It’s uncommon for a fashion line to be entirely produced in New Zealand, but this is key to the ethos behind the Mina brand – the label produces high quality, ethically produced clothing with clean lines and in a signature palette of dreamy colours and natural textures.
Originally, operating from a “by appointment only” showroom space, Natalie Procter met Think and Shift director James McNab who worked in the same building, and who assisted her in the fit out of the new Grey Lynn store.
Much like her brand, the space had existing layers of texture, and an age-worn patina that played nicely into Mina’s timeless aesthetic.
“We were very lucky to have some texture to play with – some of the walls were scuffed and old historic marks have been left in the building that we’ve kept exposed,” says James.
It was this fine balance of revealing and concealing certain elements of the existing space that lets the clothing take centre stage.
The brick walls of the interior are in places plastered in a soft off-white tone, and the original timbers of the space were left exposed.
A counter designed by James is the centre piece of the room, and unlike a traditional counter, was conceived of as a sculptural piece in itself, with its drawers cleverly concealed.
“We blended the drawers into the overall form of the object.

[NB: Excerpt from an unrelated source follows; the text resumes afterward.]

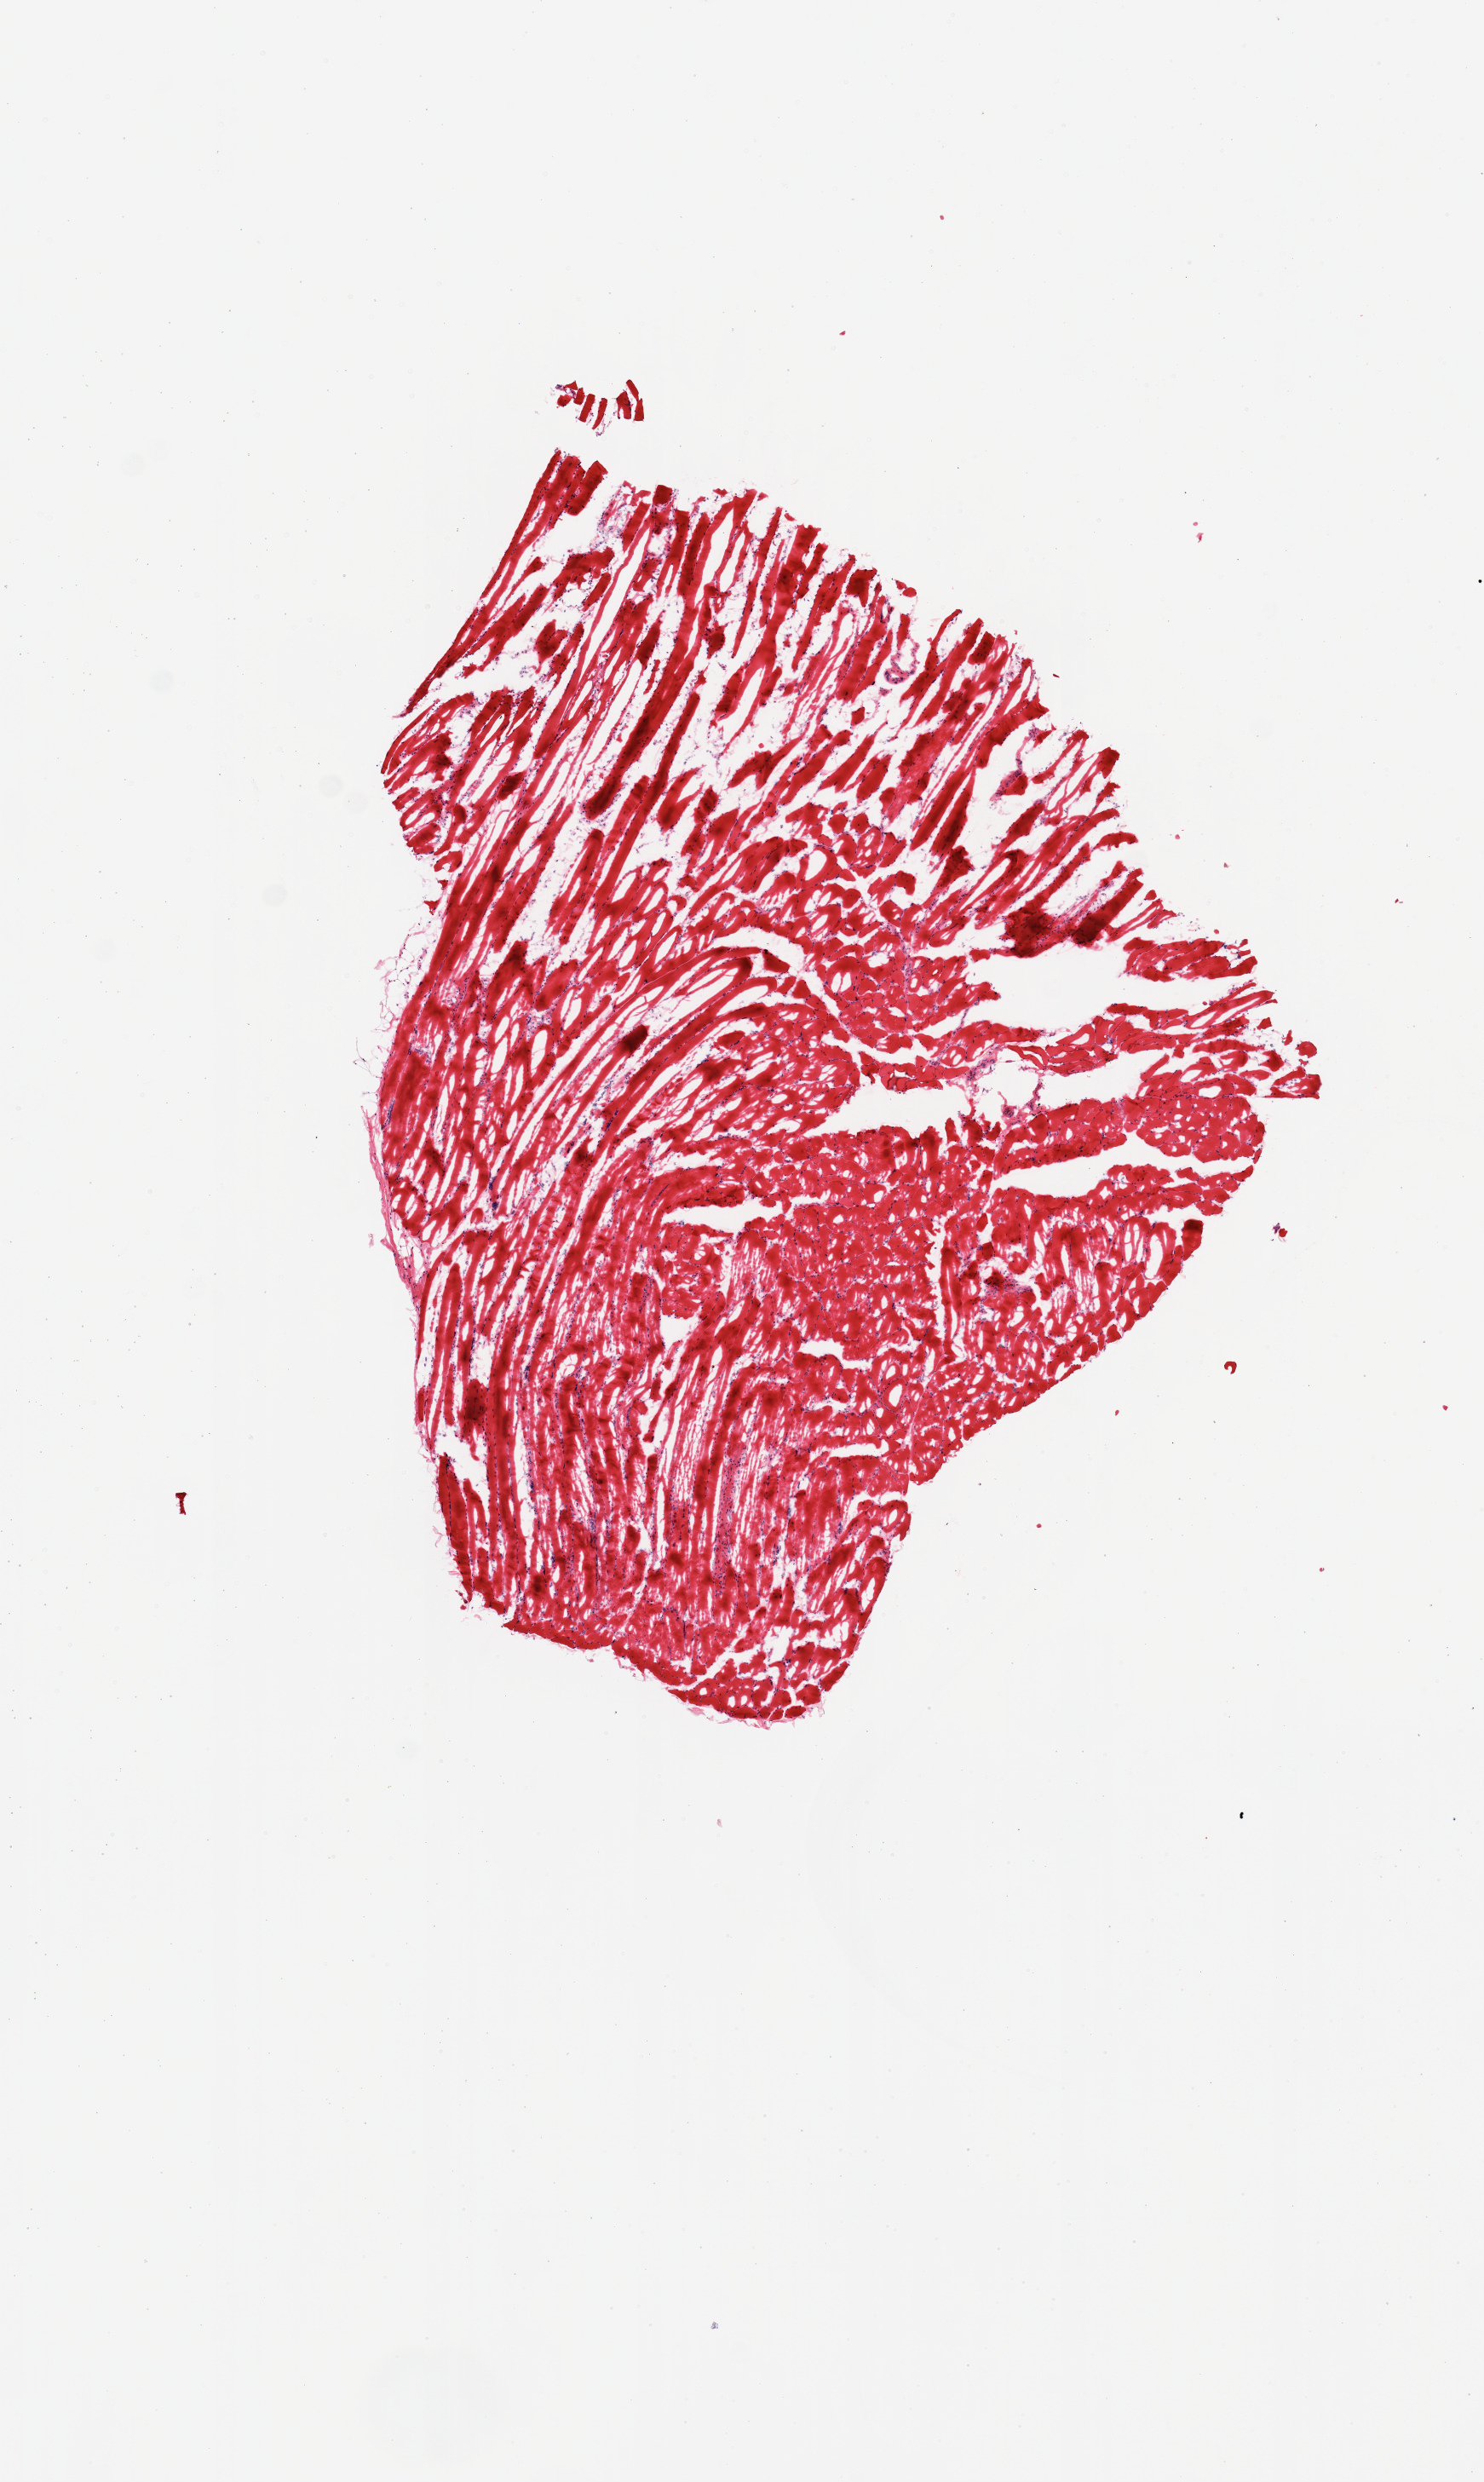
Haematoxylin and eosin whole-slide image — shown as a low-resolution overview of the whole scanned area (about 6.9 x 11.5 mm). Donor sex: female.
Specimen: frozen section (dry ice); section of skeletal muscle (target tissue); donor tissue sample.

So, on one side you see four plastered sections, and that is repeated on the other side so that Nat can walk around it from any direction and access it, without feeling she’s behind the counter.”
The plastered texture on the façade of the counter was crafted by Pilkington Interiors, and special attention to detail was taken around the surface – with discussions about the exact regulation of the peaks and valleys of the plaster.
The counter top is in an exquisitely finished brass surface by Powersurge, and the meeting of the two materials speaks to the character of the fashion brand.
In line with the elegant aesthetic, a single drop of linen in the storefront window with the Mina logo placed centrally on it gives Natalie the flexibility to change mannequins and garments in and out.
Exquisite artisan lighting from Alex Buckman complements the soft and textural space, while a linen drape separates front and back of house.
“The idea was to keep it pared back, minimal, and really let her texture come through and let that speak, rather than push anything into the space.”